-- PROBLEM TO WORK ON --
Copy out the text of every record below line for line, with no changes, and leave out the pictures.

(Dataset entries)

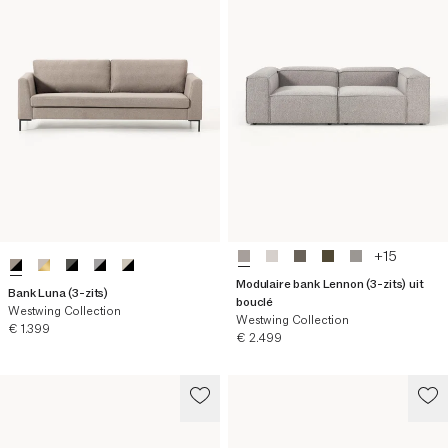
+
15
Modulaire bank Lennon (3-zits) uit
Bank Luna (3-zits)
bouclé
Westwing Collection
Westwing Collection
Huidige prijs
€ 1.399
Huidige prijs
€ 2.499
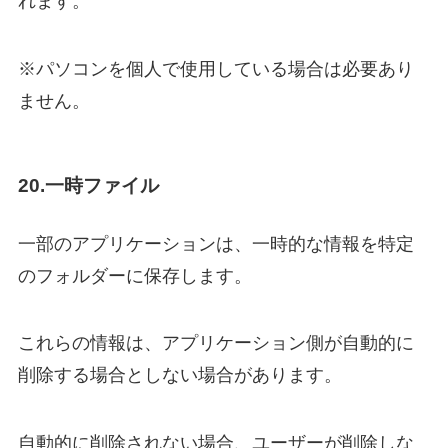
れます。
※パソコンを個人で使用している場合は必要あり
ません。
20.一時ファイル
一部のアプリケーションは、一時的な情報を特定
のフォルダーに保存します。
これらの情報は、アプリケーション側が自動的に
削除する場合としない場合があります。
自動的に削除されない場合、ユーザーが削除しな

-- SOLUTION BELOW --
+
15
Modulaire bank Lennon (3-zits) uit
Bank Luna (3-zits)
bouclé
Westwing Collection
Westwing Collection
Huidige prijs
€ 1.399
Huidige prijs
€ 2.499
れます。
※パソコンを個人で使用している場合は必要あり
ません。
20.一時ファイル
一部のアプリケーションは、一時的な情報を特定
のフォルダーに保存します。
これらの情報は、アプリケーション側が自動的に
削除する場合としない場合があります。
自動的に削除されない場合、ユーザーが削除しな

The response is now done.